[Python-Dev] How to watch buildbots?

Wed May 30 06:01:32 EDT 2018

Hi,

I would like to delegate the maintenance task "watch buildbots", since
I'm already very busy with many other maintenance tasks. I'm looking
for volunteers to handle incoming emails on buildbot-status. I already
started to explain to Pablo Galindo Salgado how to do that, but it
would be great to have at least two people doing this task. Otherwise,
Pablo wouldn't be able to take holiday or just make a break for any
reason. Buildbots are evil beast which require care every day.
Otherwise, they quickly turn red and become less useful :-(

It seems like the first blocker issue is that we have no explicit
documentation "how to deal with buildbots?" (the devguide
documentation is incomplete, it doesn't explain what I'm explaining
below). Let me start with a few notes of how I watch buildbots.

I'm getting buildbot notifications on IRC (#python-dev on Freenode)
and on the buildbot-status mailing list:
https://mail.python.org/mm3/mailman3/lists/buildbot-status.python.org/

When a buildbot fails, I look at tests logs and I try to check if an
issue has already been reported. For example, search for the test
method in title (ex: "test_complex" for test_complex() method). If no
result, search using the test filename (ex: "test_os" for
Lib/test/test_os.py). If there is no result, repeat with full text
searchs ("All Text"). If you cannot find any open bug, create a new
one:

* The title should contain the test name, test method and the buildbot
name. Example: " test_posix: TestPosixSpawn fails on PPC64 Fedora
3.x".
* The description should contain the link to the buildbot failure. Try
to identify useful parts of tests log and copy them in the
description.
* Fill the Python version field (ex: "3.8" for 3.x buildbots)
* Select at least the "Tests" Component. You may select additional
Components depending on the bug.

If a bug was already open, you may add a comment to mention that there
is a new failure: add at least a link to buildbot name and a link to
the failure.

And that's all! Simple, isn't it? At this stage, there is no need to
investigate the test failure.

To finish, reply to the failure notification on the mailing list with
a very short email: add a link to the existing or the freshly created
issue, maybe copy one line of the failure and/or the issue title.
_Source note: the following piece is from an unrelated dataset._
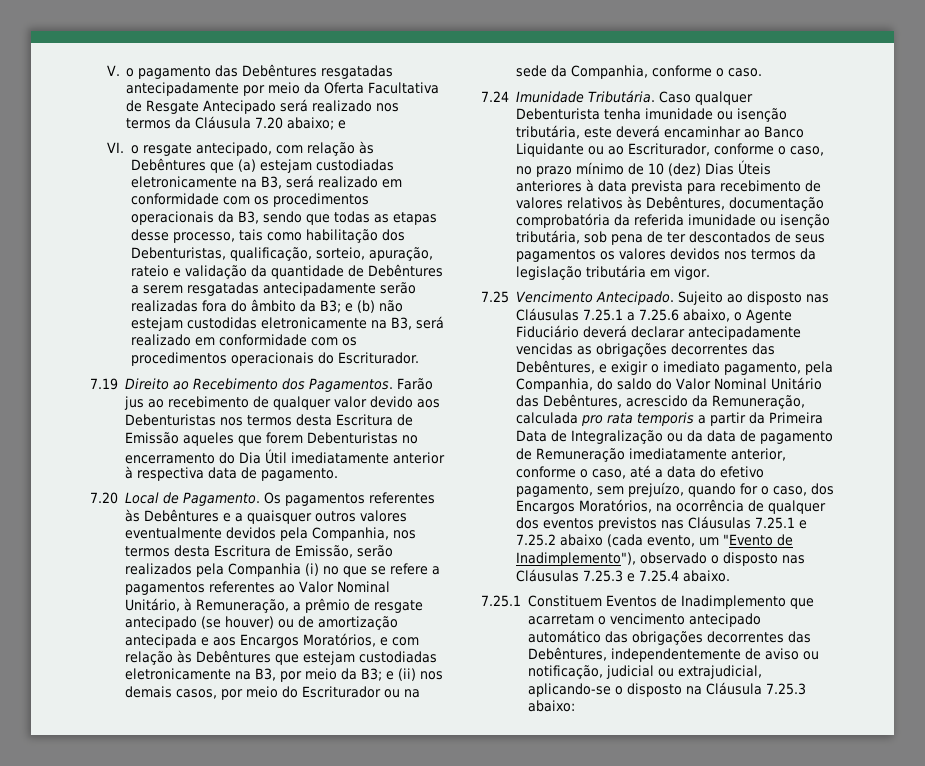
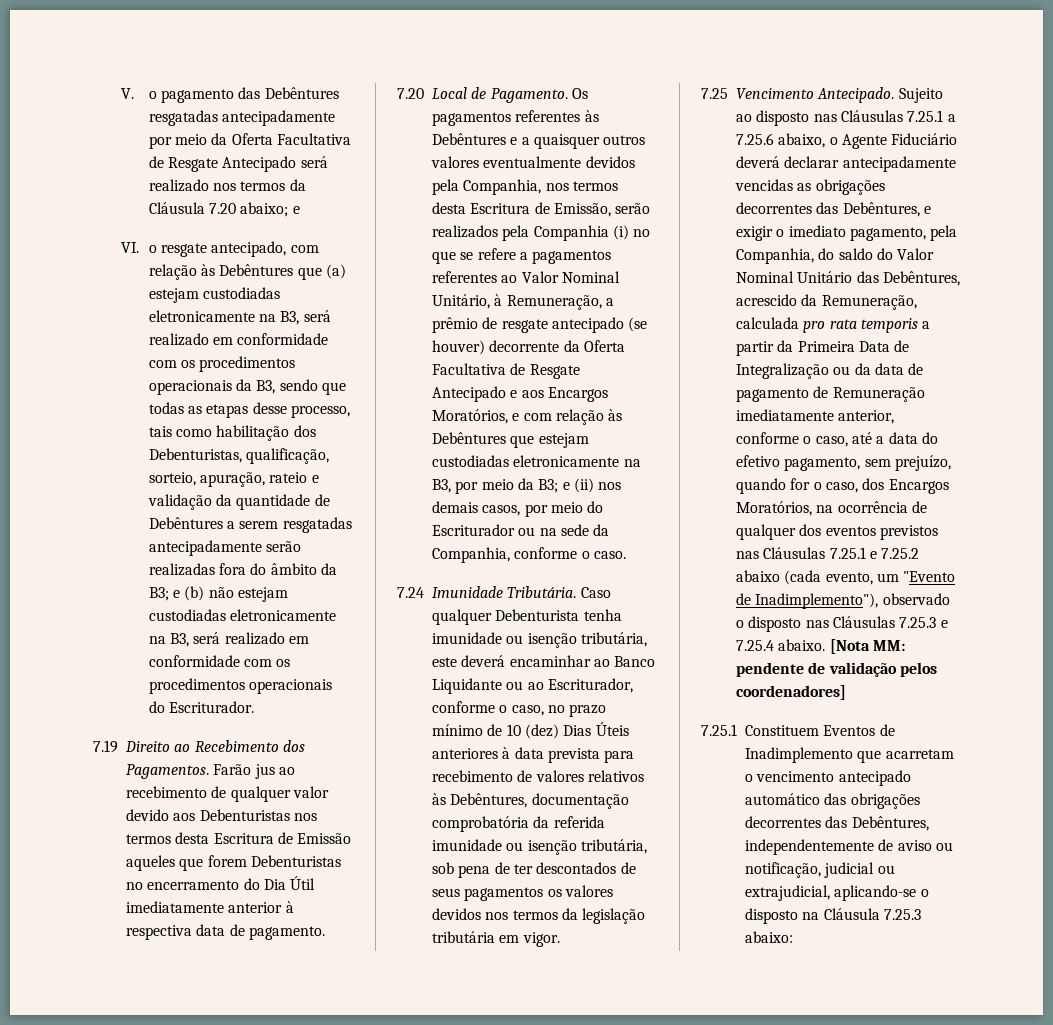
[186,317,257,329] custodidas -> [148,609,226,621] custodiadas
[277,616,398,630] [124,634,197,648] ou de amortização antecipada -> [489,340,625,352] [432,363,580,379] [432,386,506,402] decorrente da Oferta Facultativa de Resgate Antecipado
(730, 576) none -> [829,639,905,654] [736,662,937,677] [736,685,846,700] [Nota MM: pendente de validação pelos coordenadores]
Recent bug example: https://bugs.python.org/issue33630

--

Later, you may want to analyze these failures, but I consider that
it's a different job (different "maintenance task"). If you don't feel
able to analyze the bug, you may try to find someone who knows more
than you about the failure.

For better bug reports, you can look at the [Changes] tab of a build
failure, and try to identify which recent change introduced the
regression. This task requires to follow recent commits, since
sometimes the failure is old, it's just that the test fails randomly
depending on network issues, system load, or anything else. Sometimes,
previous tests have side effects. Or the buildbot owner made a change
on the system. There are many different explanation, it's hard to
write a complete list. It's really on a case by case basis.

Hopefully, it's now more common that a buildbot failure is obvious and
caused by a very specific recent changes which can be found in the
[Changes] tab.

--

If you are interested to help me on watching our CIs: please come on
the python-buildbot at python.org mailing list! Introduce yourself and
explain how do you plan to help. I may propose to mentor you to assist
you the first weeks.

As I wrote, maybe a first step would be to write down a documentation
how to deal with buildbots and/or update and complete existing
documentations.

https://devguide.python.org/buildbots/

Victor